I would not compare directly a CAGE library to a RNA-seq library: they have different purposes, and the most appropriate tools to process them differ. However, if you have a full CAGE dataset matched with a full RNA-seq dataset, you can compare the results of each analysis. In many cases, I would expect them to cross-validate, for instance when « gene A is induced by treatment T ». But you can also see a differential promoter analysis with CAGE that is not reflected in RNA-seq, or a differential splicing highlighted with RNA-seq but not reflected at the promoter level with CAGE...
I just want to use FANTOM data which has different cell types and do clustering analysis with regular RNAseq data based on Expression levels.Has anybody done this kind of analysis ?
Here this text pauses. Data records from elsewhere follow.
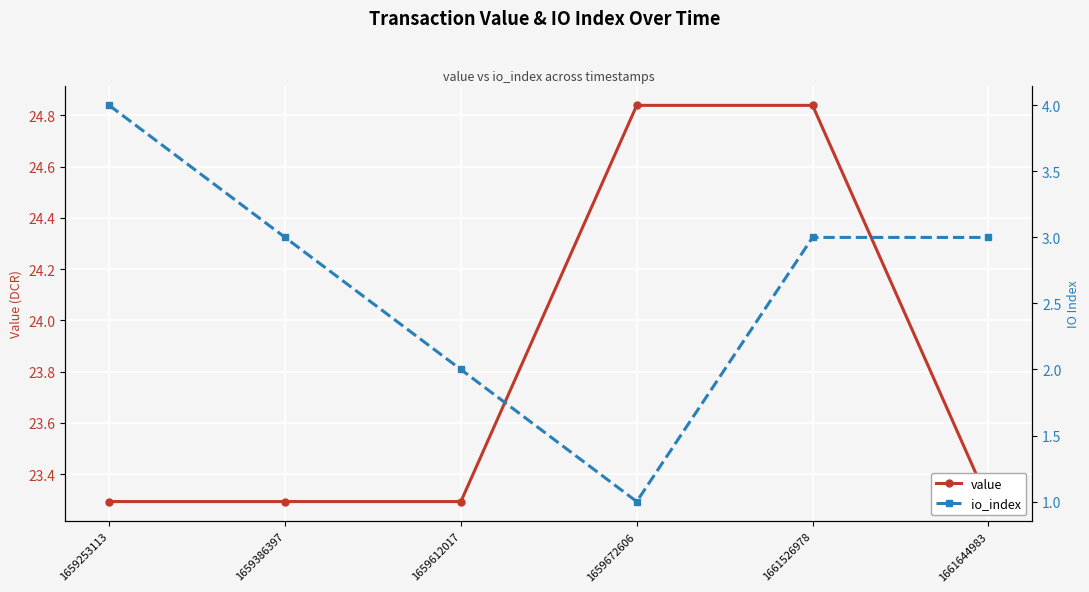

What is the value of the io_index point at the 4th from the left?

1.0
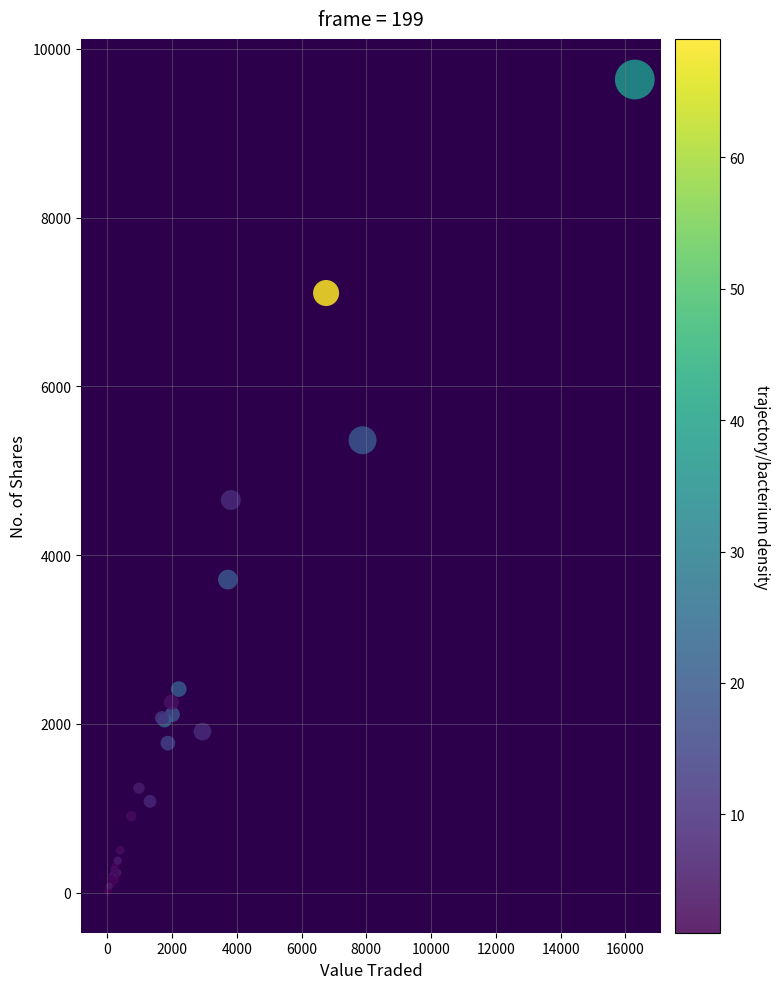

What Y value in the scatter plot is closest to 4821?

4653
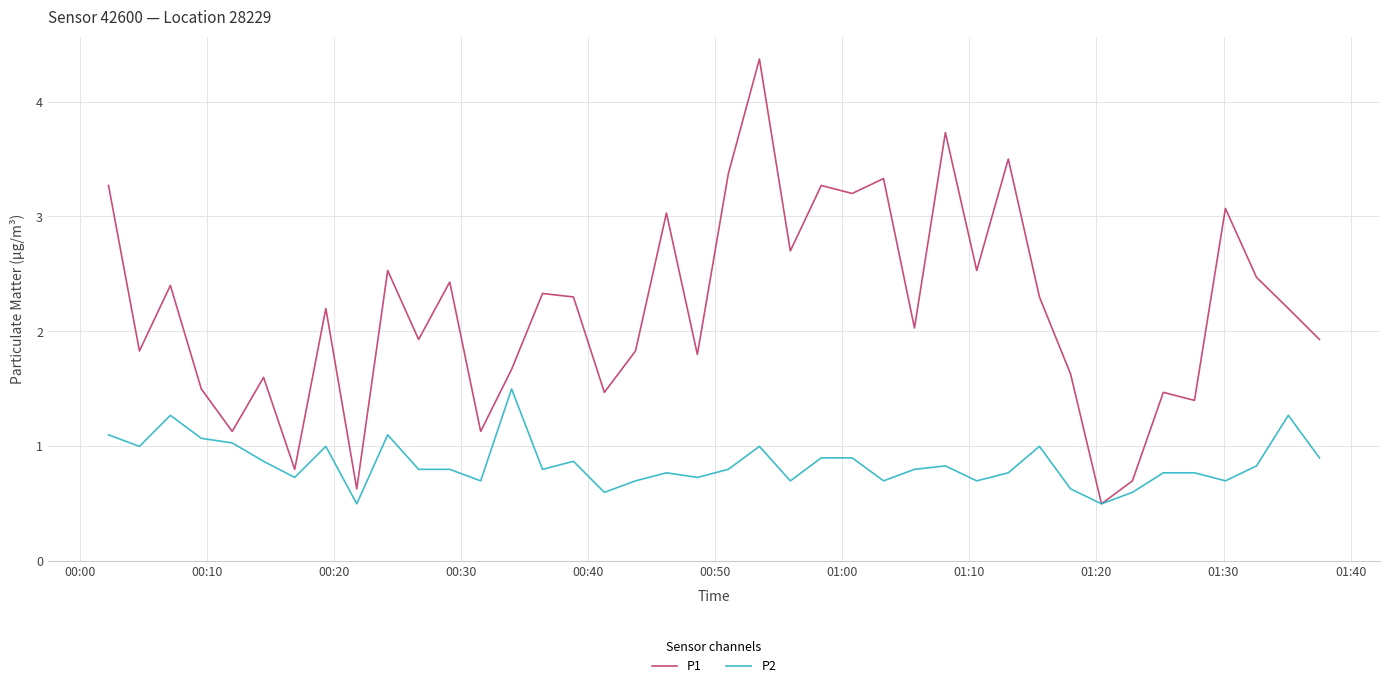

List the series in order of their peak value, highest first.

P1, P2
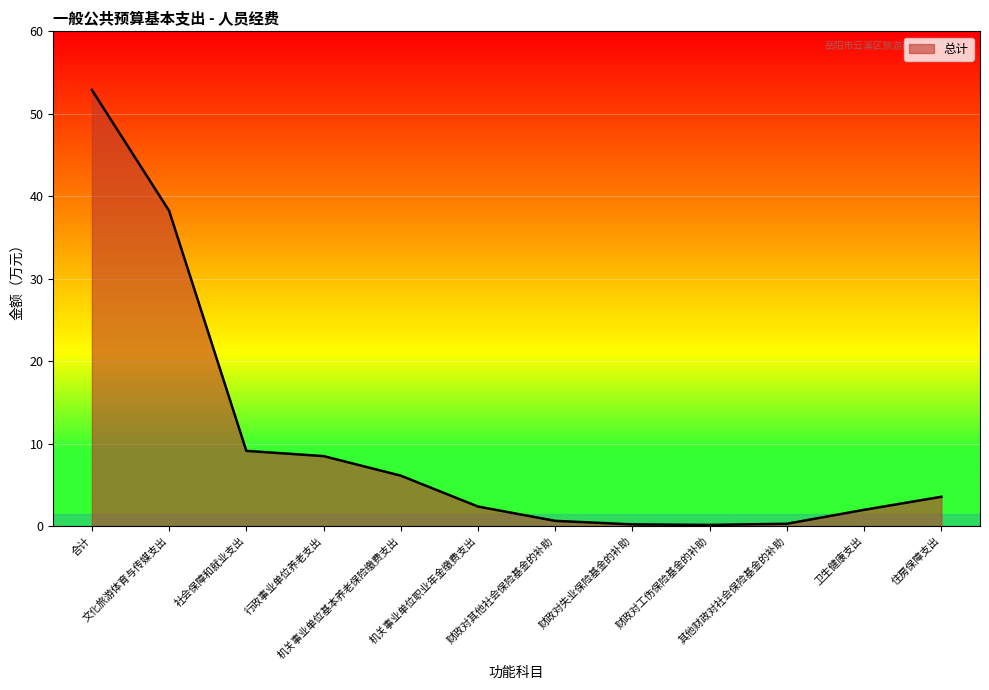

What is the greatest value displayed?

52.9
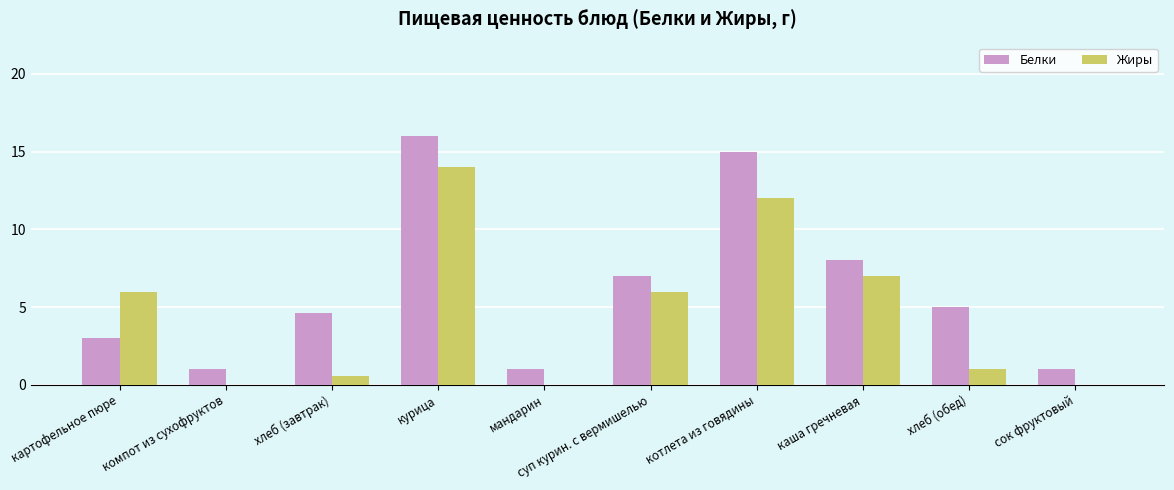

What is the sum of all Жиры values?

46.6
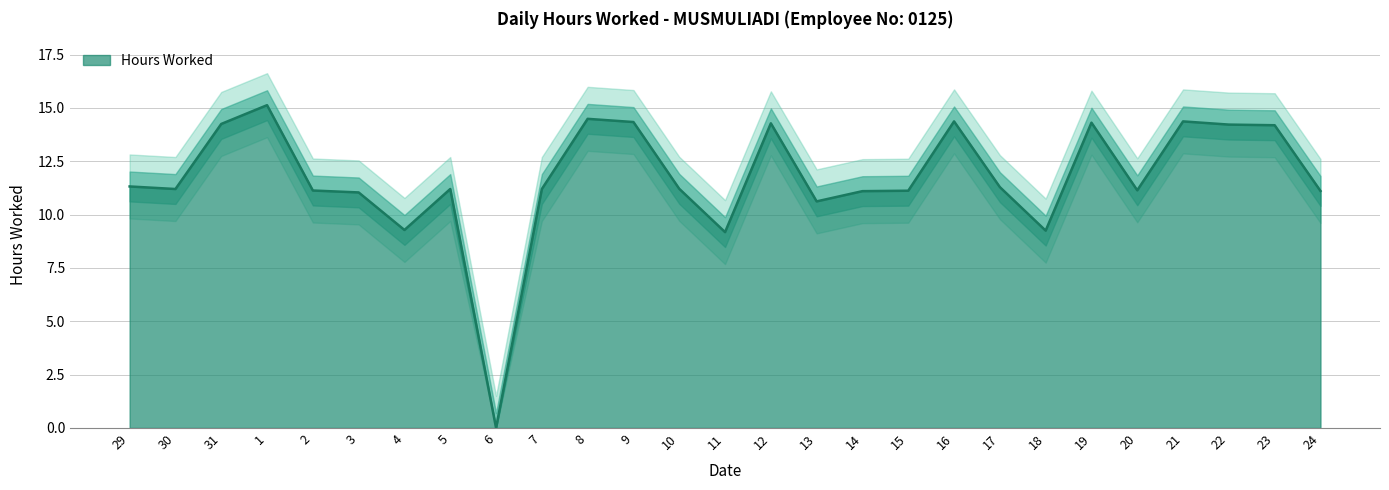

Rank the categories by value from lowest to highest.

6, 11, 18, 4, 13, 3, 14, 24, 15, 2, 20, 30, 5, 7, 10, 17, 29, 23, 22, 31, 12, 19, 9, 16, 21, 8, 1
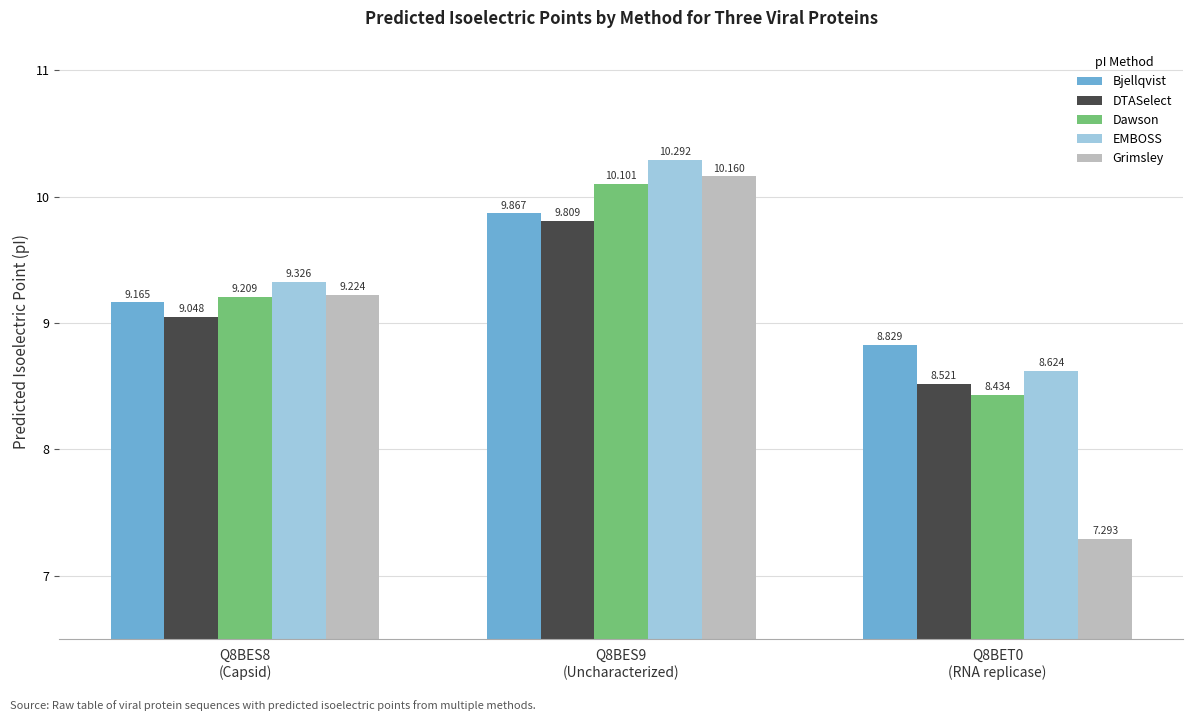

What is the label of the 2nd bar from the left?

Q8BES9
(Uncharacterized)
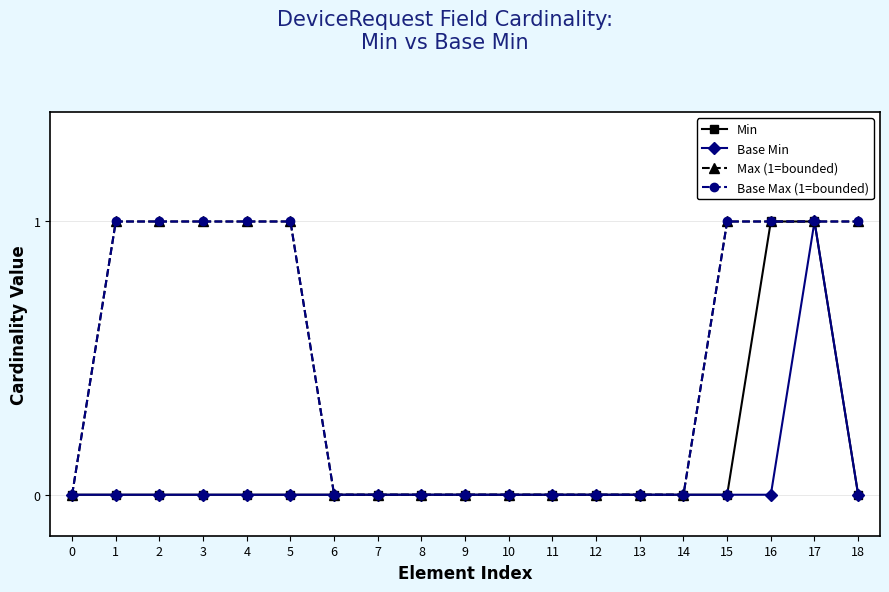

Reading left to right, list all the values displayed in this chart.

Min: 0=0	1=0	2=0	3=0	4=0	5=0	6=0	7=0	8=0	9=0	10=0	11=0	12=0	13=0	14=0	15=0	16=1	17=1	18=0
Base Min: 0=0	1=0	2=0	3=0	4=0	5=0	6=0	7=0	8=0	9=0	10=0	11=0	12=0	13=0	14=0	15=0	16=0	17=1	18=0
Max (1=bounded): 0=0	1=1	2=1	3=1	4=1	5=1	6=0	7=0	8=0	9=0	10=0	11=0	12=0	13=0	14=0	15=1	16=1	17=1	18=1
Base Max (1=bounded): 0=0	1=1	2=1	3=1	4=1	5=1	6=0	7=0	8=0	9=0	10=0	11=0	12=0	13=0	14=0	15=1	16=1	17=1	18=1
I am not interested in the primary purpose served by CAGE,thats what I mean.Since FANTOM has multiple cell types Expression data ,I just want to use them.
IMO, you are missing the main point of CAGE, that it is done to know the exact location of TSS (Transcription Start Site) and differential promoter usage
http://www.pnas.org/content/100/26/15776
The expression quantification part is a by-product of CAGE, and in numerous papers (see pubmed), it has been shown to correlate very well with RNA-seq data. An example https://www.ncbi.nlm.nih.gov/pmc/articles/PMC3975069/
We found that the quantified levels of gene expression are largely
comparable across platforms and conclude that CAGE and RNA-seq are
complementary technologies that can be used to improve incomplete gene
models
Most of the data from CAGE protocol comprised of only 5' end and usually short reads. So you can not use CAGE data to study fusion, unless you have a long read PE CAGE data.
CAGE-Seq and RNA-Seq are complimentary to each other in terms of studying the gene expression levels, as long as you have data with decent coverage. I would say CAGE is more accurate as it captures the mRNAs with 5' cap.
As far as I know there is no influence of the transcript length on the read counts in CAGE-Seq, so therefore FPKM normalization would be inappropriate.